## [Reading text]
_ _ _ _ _ _ _
And don't forget that whatever you buy resale you can resell a month later for about the same price. Not so with a developer purchase, where you'd incur a loss of 50%+ almost immediately.

P.S. "Resale prices" on Redweek are just asking prices...


----------



## larryallen (Aug 19, 2010)

*re-sales...*

_P.S. "Resale prices" on Redweek are just asking prices..._

I have been making some offers in line with prices reported on the ROFR page but no luck yet.


----------



## DanCali (Aug 19, 2010)

larryallen said:


> _P.S. "Resale prices" on Redweek are just asking prices..._
> 
> I have been making some offers in line with prices reported on the ROFR page but no luck yet.



ROFR hasn't been exercised actively for a very long time by Marriott. You are pretty safe on that front even if you paid much less than what is in that database.

eBay generally has lower prices than RedWeek. Some sellers are shady and I never felt comfortable buying timeshares there, but it's a good place to gauge the bottom end of selling prices. You'll find Ko Olina weeks there for much less than $30K... (this one ends in 20 hours: http://cgi.ebay.com/ws/eBayISAPI.dll?ViewItem&item=370419641353).


----------



## CatJ114683 (Aug 19, 2010)
_ _ _ _ _ _ _
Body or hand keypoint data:
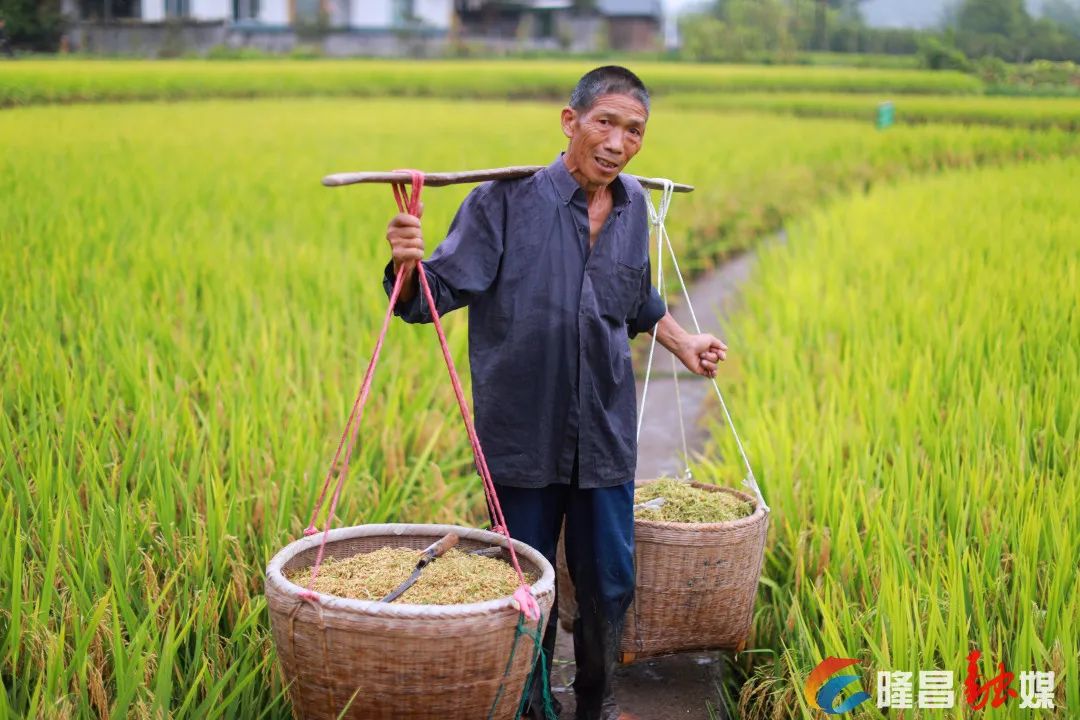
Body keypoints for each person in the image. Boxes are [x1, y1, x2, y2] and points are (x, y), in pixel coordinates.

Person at [383, 65, 727, 720]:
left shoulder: (632, 208)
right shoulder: (502, 204)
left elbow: (636, 299)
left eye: (634, 130)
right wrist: (406, 262)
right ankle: (530, 708)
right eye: (606, 122)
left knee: (609, 584)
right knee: (524, 588)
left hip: (603, 432)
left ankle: (595, 705)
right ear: (570, 122)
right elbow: (429, 298)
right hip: (522, 436)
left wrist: (682, 341)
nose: (619, 142)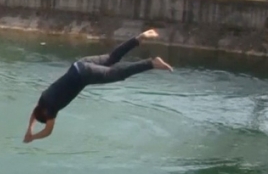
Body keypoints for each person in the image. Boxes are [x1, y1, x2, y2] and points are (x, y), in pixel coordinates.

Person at [23, 29, 173, 143]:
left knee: (117, 74)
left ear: (46, 116)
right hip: (79, 64)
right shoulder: (43, 98)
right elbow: (34, 112)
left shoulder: (51, 110)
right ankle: (139, 38)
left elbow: (48, 132)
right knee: (112, 57)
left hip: (85, 75)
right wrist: (29, 129)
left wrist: (33, 137)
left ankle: (151, 63)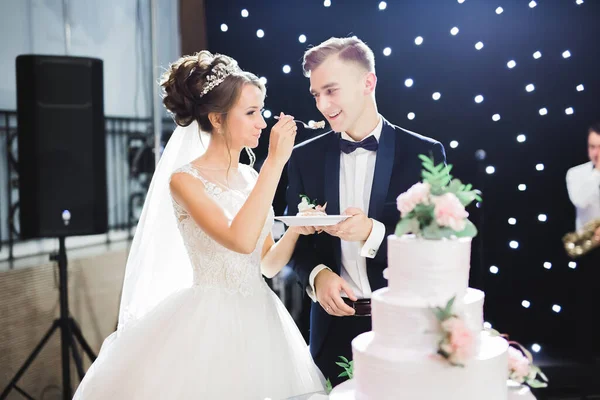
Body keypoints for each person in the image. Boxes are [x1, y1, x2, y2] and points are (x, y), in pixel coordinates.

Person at [73, 51, 325, 399]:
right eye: (251, 113)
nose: (262, 123)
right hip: (210, 324)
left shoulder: (252, 177)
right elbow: (238, 239)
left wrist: (296, 229)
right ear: (217, 119)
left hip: (262, 320)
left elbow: (266, 263)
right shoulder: (185, 181)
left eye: (261, 112)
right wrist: (276, 162)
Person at [286, 36, 446, 386]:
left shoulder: (425, 154)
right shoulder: (303, 158)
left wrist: (373, 232)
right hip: (332, 333)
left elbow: (439, 246)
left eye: (331, 90)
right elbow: (293, 241)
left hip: (406, 328)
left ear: (368, 82)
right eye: (316, 95)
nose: (323, 105)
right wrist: (317, 276)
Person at [566, 123, 600, 238]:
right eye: (592, 147)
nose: (596, 153)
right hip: (589, 243)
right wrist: (597, 172)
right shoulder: (575, 173)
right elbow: (581, 201)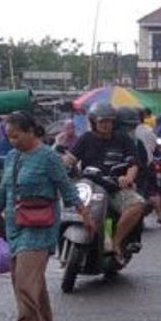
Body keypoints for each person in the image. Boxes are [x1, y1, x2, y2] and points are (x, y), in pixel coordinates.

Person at [0, 112, 93, 321]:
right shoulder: (13, 157)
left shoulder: (48, 157)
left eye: (16, 136)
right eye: (9, 137)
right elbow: (4, 190)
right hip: (15, 224)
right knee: (25, 277)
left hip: (41, 225)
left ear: (30, 131)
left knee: (25, 278)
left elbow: (66, 188)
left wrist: (84, 213)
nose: (12, 141)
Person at [65, 103, 145, 261]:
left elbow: (133, 163)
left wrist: (128, 177)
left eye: (109, 121)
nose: (106, 125)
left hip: (115, 187)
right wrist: (64, 162)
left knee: (137, 204)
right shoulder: (86, 138)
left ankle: (116, 242)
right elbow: (72, 157)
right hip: (90, 186)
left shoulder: (122, 139)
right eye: (102, 121)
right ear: (94, 122)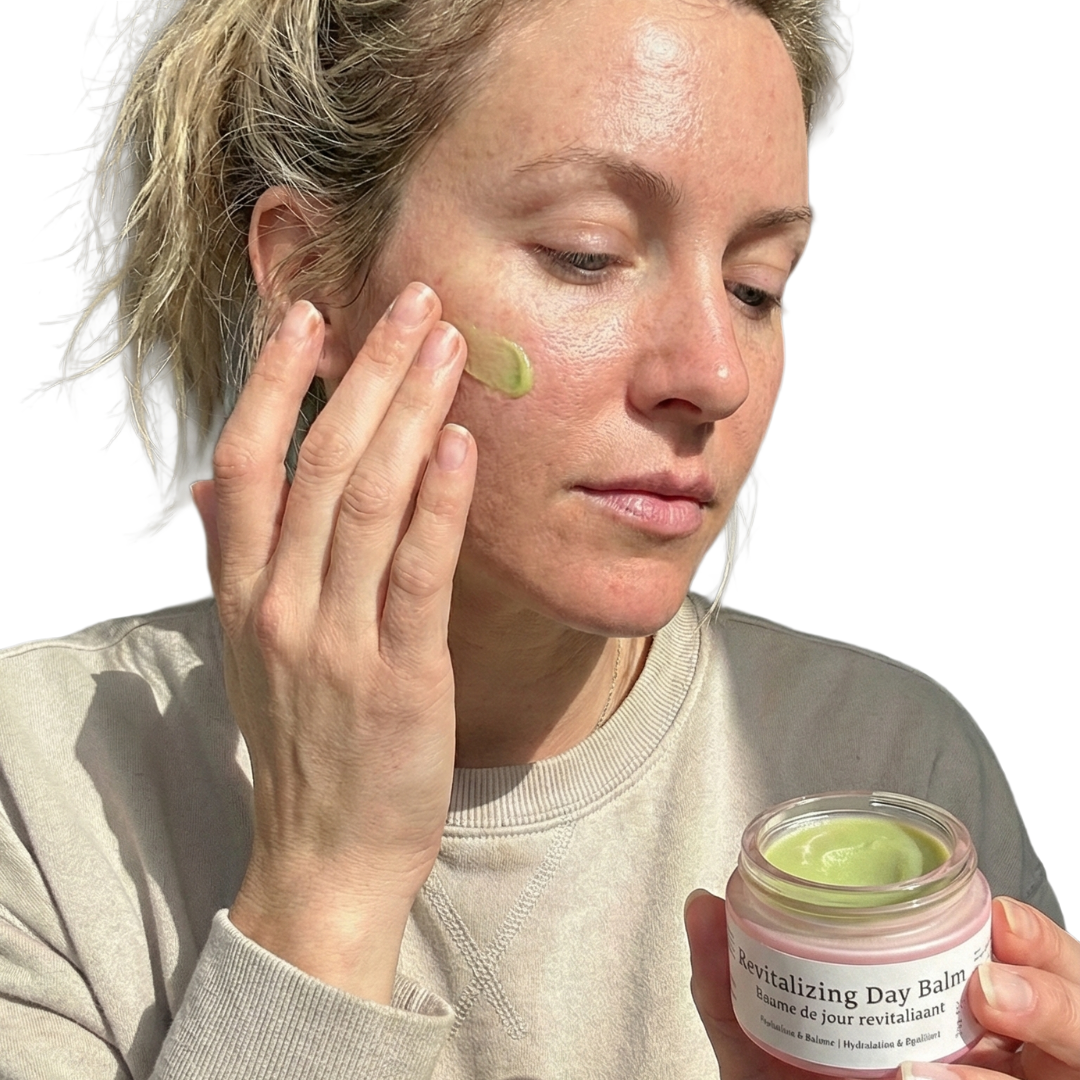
_ _ _ _ _ _ _
## [Problem set]
[1] Answer these questions about the timeshare thread:
(a) What loss does the first post say a developer purchase would incur almost immediately?
(b) Prices reported on which page does larryallen say his offers have been in line with?
(c) Which site does DanCali say generally has lower prices than RedWeek?
[2] Carry on the timeshare thread from the point where it stops.

## [Your written answers]
[1]
(a) A loss of 50%+.
(b) The ROFR page.
(c) eBay.

[2]
This seems like a good string to post our recent "Discover the Marriott Point Systems meeting" that we attended just last week while on vaca. We were among maybe 15 other couples attending this meeting.   The presenter gave the spiel, and while a strong presenter, was no match for the questions and comments that came from the group.  One of the points (no pun intended) that she made for pro-points was that Marriott would not be handing over any vacant units to Interval, as they were all going into a land trust, so trading would be effectively short-stopped.  Someone brought up the fact that weeks purchased independently of the Marriott were not eligible to play the point game, and those units would either be rented on Red Week etc.  Her comeback was that most Marriott properties were not being purchased "black market" as she called it. That created quite a buzz in the room, because apparently almost everyone there had not purchased through Marriott, but through resellers.  She openly admitted that the program was a 'better' option for multiple week owners who wanted to take 2 lower-end properties and turn them into a fabulous week at a high end property.  Same stuff we have all heard before.  All in all, Marriott came off as being pompous and self serving, totally going back on the sales goop they dished out for the past 10-20 years..  (Oh a lock off is the best.. divide it up and get 2 weeks vacation for the price of 1!!!)  One fellow asked if this program was so great, why didn't they just give the point value to the legacy customers instead of making them purchase the points?  Well, someone has to pay for the fancy new reservation equipment, staff training etc. etc. not to mention the biggest elephant in the whole system, the new resort at Marco Island.  The meeting left everyone quite aggravated and I think I saw the presenter sweating.


----------



## thinze3 (Aug 19, 2010)

Will Marriott let you buy DC points on the resale market?


----------



## larryallen (Aug 19, 2010)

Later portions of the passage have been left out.